_Exercise material_.

====

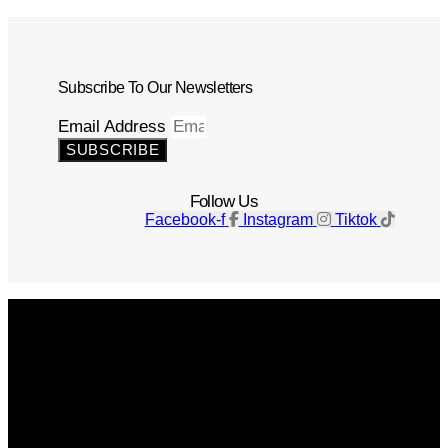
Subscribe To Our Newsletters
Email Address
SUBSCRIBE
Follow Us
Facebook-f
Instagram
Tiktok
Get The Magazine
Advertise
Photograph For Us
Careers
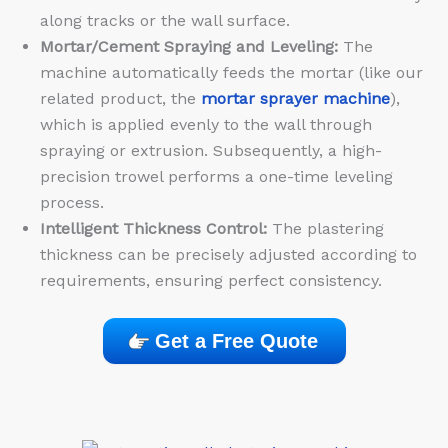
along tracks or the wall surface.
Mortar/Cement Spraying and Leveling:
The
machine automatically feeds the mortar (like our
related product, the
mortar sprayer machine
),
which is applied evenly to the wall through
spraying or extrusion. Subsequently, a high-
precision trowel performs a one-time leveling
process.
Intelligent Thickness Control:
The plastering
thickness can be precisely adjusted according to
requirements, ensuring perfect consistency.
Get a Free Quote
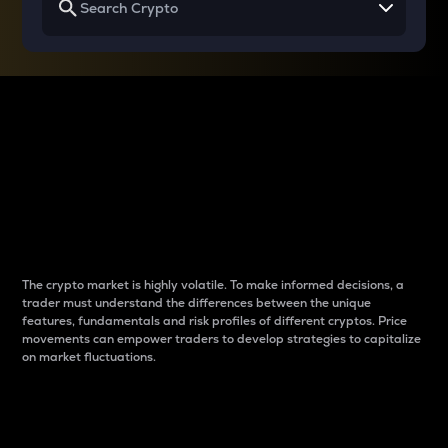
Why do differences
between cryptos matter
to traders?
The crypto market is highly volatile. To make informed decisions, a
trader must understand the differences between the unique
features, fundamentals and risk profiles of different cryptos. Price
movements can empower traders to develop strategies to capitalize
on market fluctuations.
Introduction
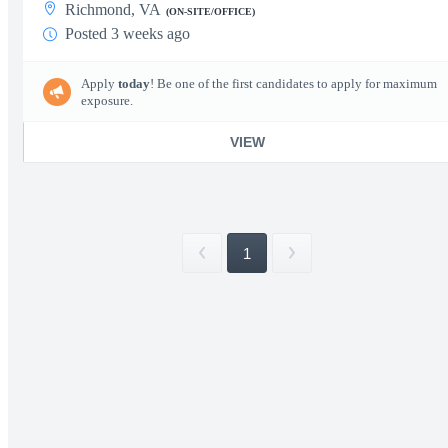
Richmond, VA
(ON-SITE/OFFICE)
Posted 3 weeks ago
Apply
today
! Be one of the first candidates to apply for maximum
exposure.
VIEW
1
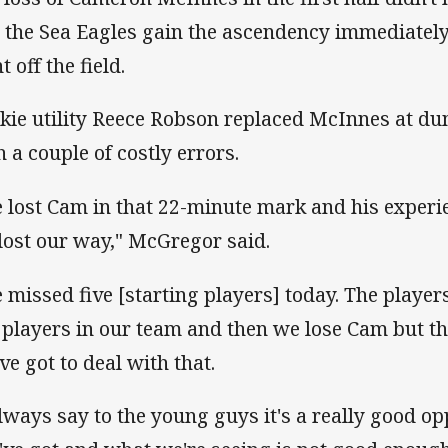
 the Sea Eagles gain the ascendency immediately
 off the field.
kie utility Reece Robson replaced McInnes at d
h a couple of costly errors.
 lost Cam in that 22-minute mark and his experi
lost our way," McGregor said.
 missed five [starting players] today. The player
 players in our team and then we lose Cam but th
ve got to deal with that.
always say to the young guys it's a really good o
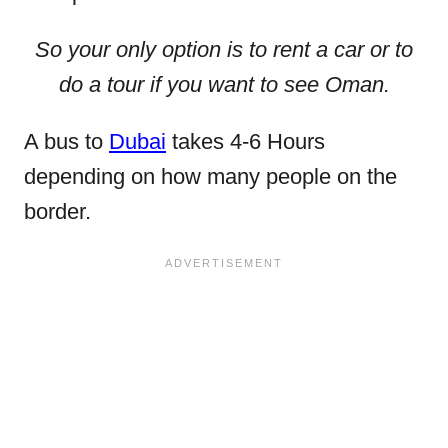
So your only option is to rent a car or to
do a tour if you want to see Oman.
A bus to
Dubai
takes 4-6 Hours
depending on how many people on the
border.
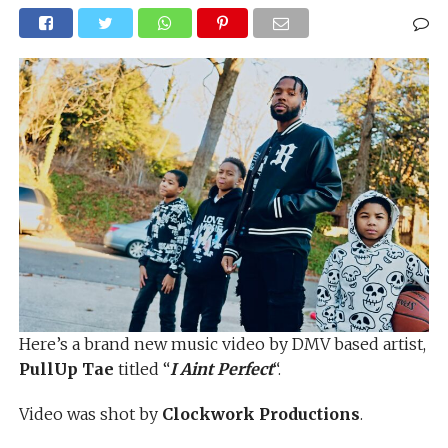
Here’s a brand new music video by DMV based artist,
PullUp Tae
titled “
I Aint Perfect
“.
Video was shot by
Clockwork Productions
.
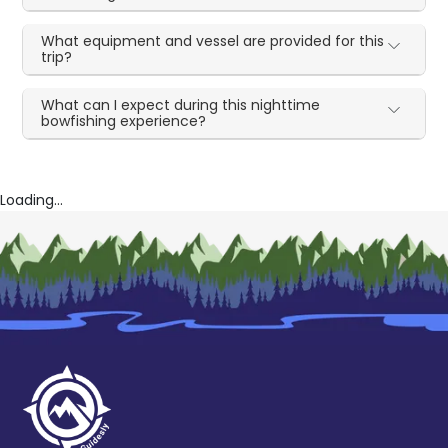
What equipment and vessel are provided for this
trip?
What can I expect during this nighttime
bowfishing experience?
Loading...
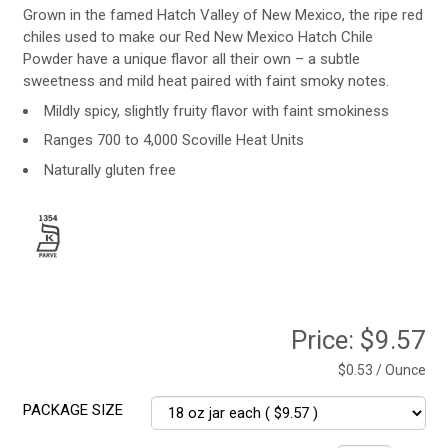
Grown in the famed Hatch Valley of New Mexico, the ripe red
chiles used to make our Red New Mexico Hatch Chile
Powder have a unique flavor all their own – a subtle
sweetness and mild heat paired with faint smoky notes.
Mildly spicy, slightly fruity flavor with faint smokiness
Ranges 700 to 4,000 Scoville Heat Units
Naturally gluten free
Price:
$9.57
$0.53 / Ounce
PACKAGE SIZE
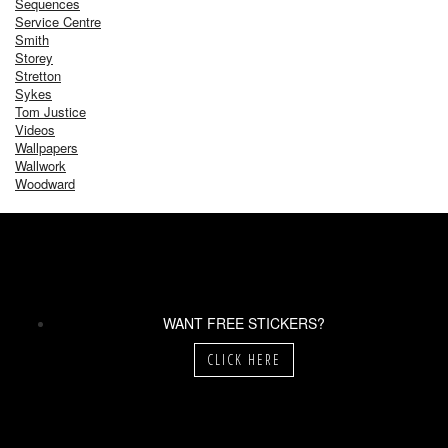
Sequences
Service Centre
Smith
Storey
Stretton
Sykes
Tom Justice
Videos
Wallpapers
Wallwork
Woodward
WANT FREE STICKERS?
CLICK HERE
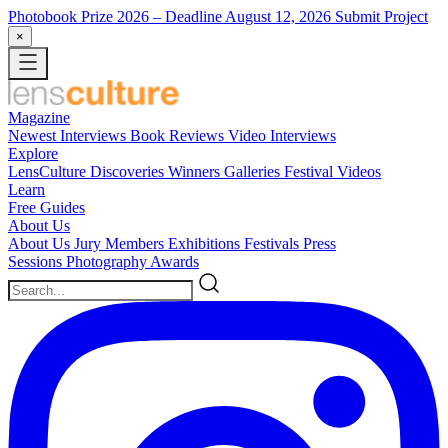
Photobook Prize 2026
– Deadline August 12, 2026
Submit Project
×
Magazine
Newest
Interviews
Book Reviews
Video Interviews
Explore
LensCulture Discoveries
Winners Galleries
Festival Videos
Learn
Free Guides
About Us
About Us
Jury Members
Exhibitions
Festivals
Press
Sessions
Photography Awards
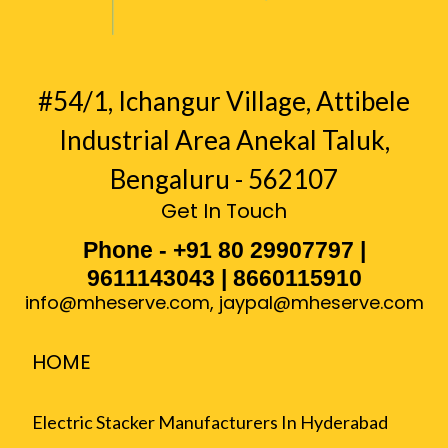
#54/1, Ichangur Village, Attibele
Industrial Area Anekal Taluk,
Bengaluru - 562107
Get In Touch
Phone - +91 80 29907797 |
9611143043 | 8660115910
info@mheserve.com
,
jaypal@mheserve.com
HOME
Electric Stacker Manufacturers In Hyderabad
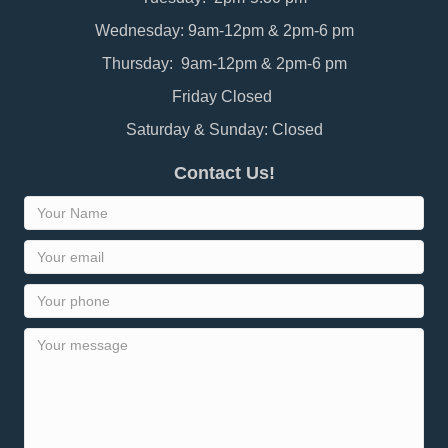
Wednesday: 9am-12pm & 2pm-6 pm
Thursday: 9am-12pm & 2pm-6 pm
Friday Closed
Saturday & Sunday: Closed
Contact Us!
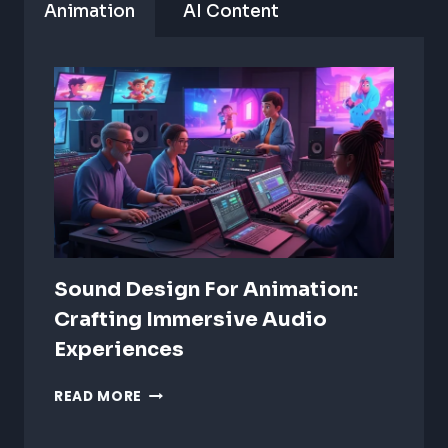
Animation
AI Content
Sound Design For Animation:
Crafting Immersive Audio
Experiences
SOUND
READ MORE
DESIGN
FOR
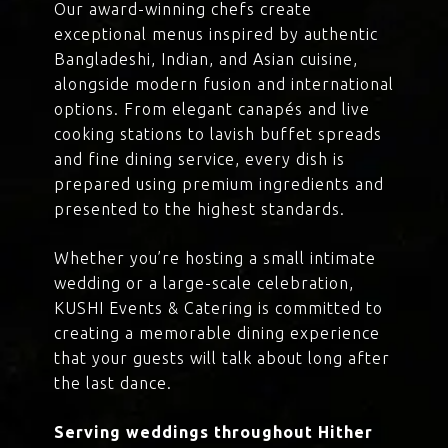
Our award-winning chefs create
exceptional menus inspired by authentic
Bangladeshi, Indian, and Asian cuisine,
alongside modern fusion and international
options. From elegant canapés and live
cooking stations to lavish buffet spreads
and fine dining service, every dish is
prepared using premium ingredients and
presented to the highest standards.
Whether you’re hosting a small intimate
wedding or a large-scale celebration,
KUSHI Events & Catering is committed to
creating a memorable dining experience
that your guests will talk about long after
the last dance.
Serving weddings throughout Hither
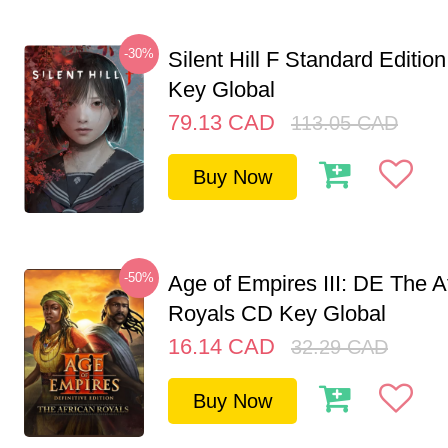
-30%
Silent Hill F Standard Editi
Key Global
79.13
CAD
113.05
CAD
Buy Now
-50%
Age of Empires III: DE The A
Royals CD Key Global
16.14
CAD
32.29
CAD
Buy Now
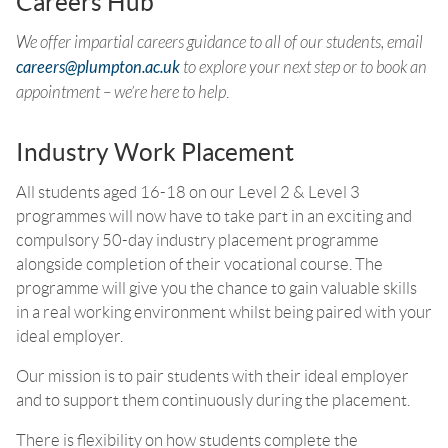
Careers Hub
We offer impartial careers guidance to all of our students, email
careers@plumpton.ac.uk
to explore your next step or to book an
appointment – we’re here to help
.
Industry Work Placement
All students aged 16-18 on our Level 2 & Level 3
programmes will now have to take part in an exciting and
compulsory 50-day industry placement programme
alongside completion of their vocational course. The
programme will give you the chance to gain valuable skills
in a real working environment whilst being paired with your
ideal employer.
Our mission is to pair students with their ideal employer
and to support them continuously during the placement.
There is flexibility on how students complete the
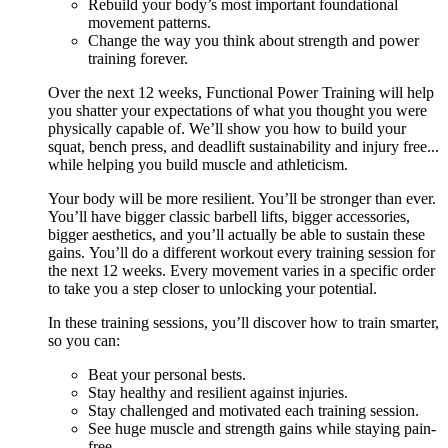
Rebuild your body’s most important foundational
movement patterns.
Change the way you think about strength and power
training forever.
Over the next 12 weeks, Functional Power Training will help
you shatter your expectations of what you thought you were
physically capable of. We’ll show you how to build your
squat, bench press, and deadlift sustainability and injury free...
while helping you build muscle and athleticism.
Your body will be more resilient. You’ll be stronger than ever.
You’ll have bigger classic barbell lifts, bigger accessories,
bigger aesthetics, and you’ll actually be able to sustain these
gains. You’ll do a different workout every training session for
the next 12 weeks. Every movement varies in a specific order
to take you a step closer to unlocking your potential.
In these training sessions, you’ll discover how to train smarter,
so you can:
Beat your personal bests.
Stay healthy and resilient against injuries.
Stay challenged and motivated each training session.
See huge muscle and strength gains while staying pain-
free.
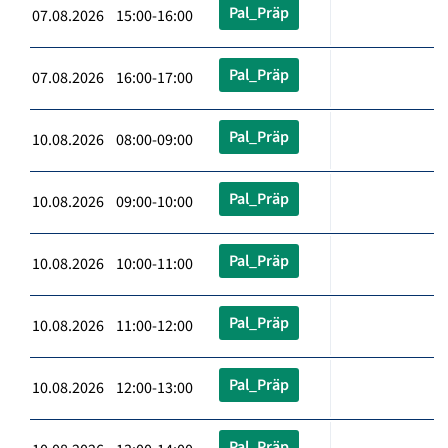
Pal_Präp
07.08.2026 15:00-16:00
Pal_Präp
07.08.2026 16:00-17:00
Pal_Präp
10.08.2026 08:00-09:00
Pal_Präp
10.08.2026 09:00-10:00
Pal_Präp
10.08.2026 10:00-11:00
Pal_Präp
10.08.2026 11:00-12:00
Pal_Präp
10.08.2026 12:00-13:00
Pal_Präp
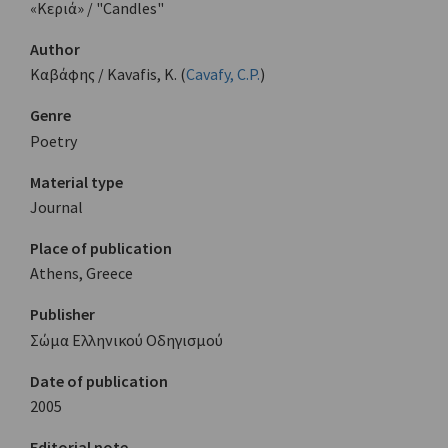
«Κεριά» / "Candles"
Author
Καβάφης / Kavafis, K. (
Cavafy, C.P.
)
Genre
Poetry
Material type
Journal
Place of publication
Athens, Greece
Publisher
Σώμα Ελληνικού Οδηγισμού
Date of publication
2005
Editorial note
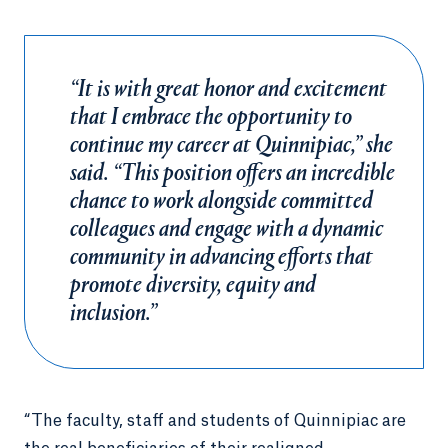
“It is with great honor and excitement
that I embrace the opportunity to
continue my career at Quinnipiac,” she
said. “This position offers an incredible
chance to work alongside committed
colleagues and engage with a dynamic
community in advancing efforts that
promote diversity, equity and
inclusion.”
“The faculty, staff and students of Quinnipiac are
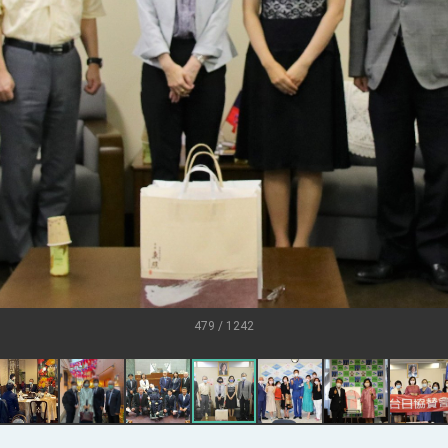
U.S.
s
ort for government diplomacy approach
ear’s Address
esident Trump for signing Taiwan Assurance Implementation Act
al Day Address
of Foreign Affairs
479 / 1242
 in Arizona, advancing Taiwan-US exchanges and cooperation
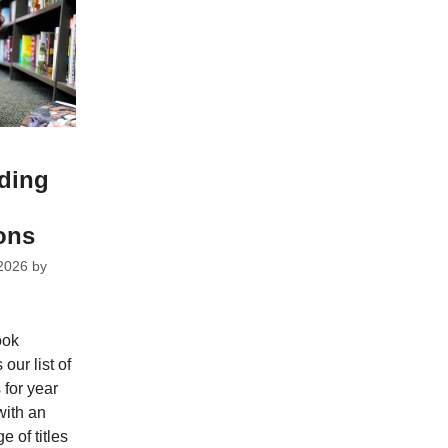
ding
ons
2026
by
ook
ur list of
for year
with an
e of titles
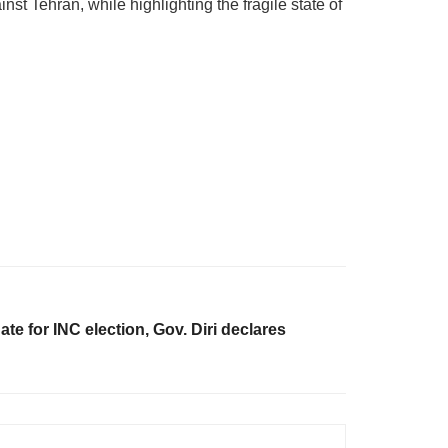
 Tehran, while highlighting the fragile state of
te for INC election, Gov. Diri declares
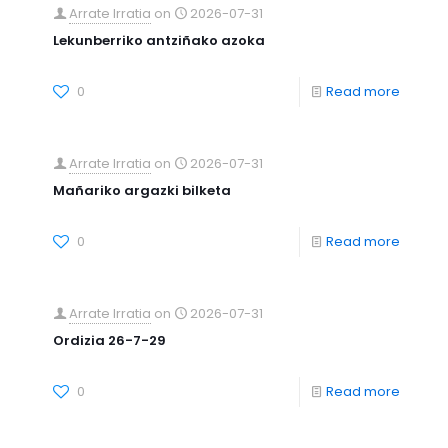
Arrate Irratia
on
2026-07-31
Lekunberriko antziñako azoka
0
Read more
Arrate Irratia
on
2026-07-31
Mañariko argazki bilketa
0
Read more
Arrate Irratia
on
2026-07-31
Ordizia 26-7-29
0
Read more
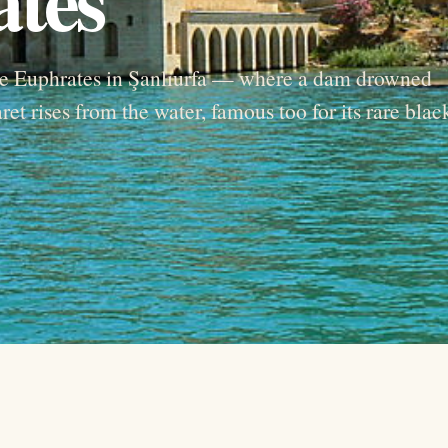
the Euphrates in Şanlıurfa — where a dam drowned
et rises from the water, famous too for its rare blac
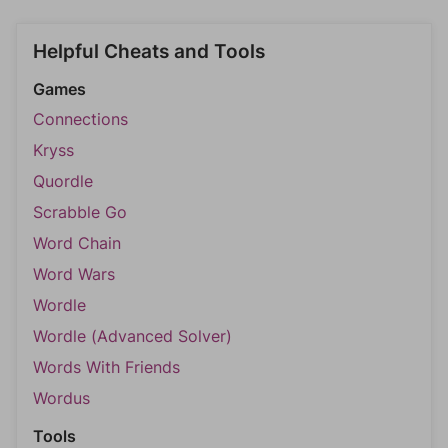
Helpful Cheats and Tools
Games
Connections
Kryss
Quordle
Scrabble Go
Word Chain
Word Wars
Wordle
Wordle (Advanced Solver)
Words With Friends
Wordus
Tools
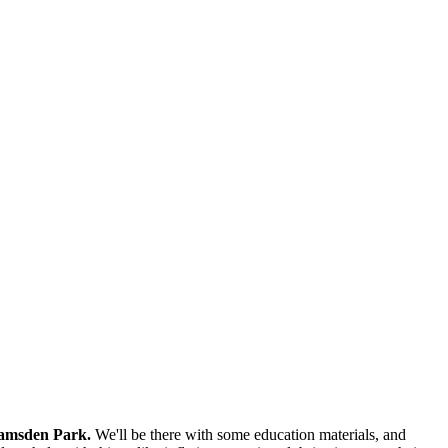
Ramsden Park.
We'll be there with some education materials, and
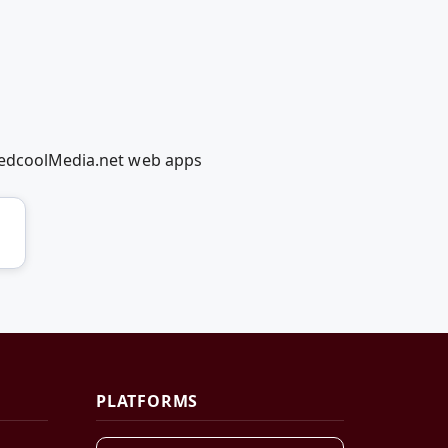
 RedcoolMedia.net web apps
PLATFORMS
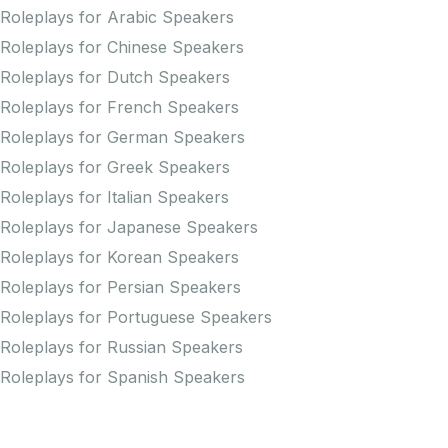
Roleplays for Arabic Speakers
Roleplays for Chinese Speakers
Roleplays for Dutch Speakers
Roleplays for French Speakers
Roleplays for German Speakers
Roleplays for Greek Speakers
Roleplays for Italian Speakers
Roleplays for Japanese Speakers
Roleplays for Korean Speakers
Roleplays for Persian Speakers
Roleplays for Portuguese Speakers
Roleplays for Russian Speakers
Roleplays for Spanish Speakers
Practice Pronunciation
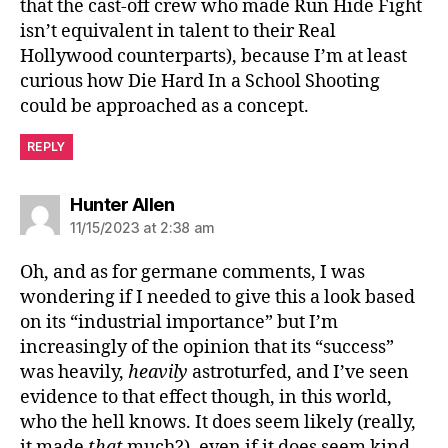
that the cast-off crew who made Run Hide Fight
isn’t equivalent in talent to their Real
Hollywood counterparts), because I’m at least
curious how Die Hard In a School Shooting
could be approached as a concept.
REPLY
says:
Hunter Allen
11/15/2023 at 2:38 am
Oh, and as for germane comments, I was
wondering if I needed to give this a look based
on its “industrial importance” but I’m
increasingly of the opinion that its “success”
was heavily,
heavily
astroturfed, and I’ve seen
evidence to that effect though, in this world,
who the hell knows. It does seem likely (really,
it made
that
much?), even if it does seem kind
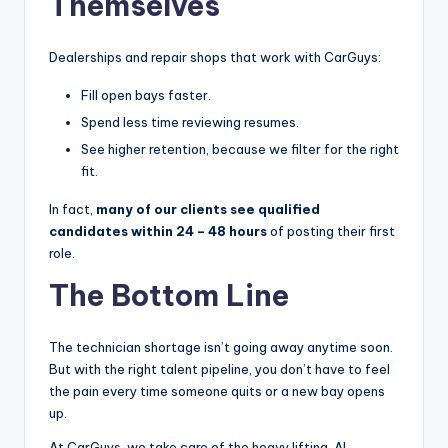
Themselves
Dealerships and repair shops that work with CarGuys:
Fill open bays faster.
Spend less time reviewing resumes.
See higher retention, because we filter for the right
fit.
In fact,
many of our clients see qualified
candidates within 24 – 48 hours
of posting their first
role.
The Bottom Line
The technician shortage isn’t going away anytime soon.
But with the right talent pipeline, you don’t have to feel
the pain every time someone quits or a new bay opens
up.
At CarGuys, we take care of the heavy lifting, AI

====

Print the items from their very start through the line that has "Introduction", including both ends. Leave the pictures out.

Subscribe To Our Newsletters
Email Address
SUBSCRIBE
Follow Us
Facebook-f
Instagram
Tiktok
Get The Magazine
Advertise
Photograph For Us
Careers
along tracks or the wall surface.
Mortar/Cement Spraying and Leveling:
The
machine automatically feeds the mortar (like our
related product, the
mortar sprayer machine
),
which is applied evenly to the wall through
spraying or extrusion. Subsequently, a high-
precision trowel performs a one-time leveling
process.
Intelligent Thickness Control:
The plastering
thickness can be precisely adjusted according to
requirements, ensuring perfect consistency.
Get a Free Quote
Why do differences
between cryptos matter
to traders?
The crypto market is highly volatile. To make informed decisions, a
trader must understand the differences between the unique
features, fundamentals and risk profiles of different cryptos. Price
movements can empower traders to develop strategies to capitalize
on market fluctuations.
Introduction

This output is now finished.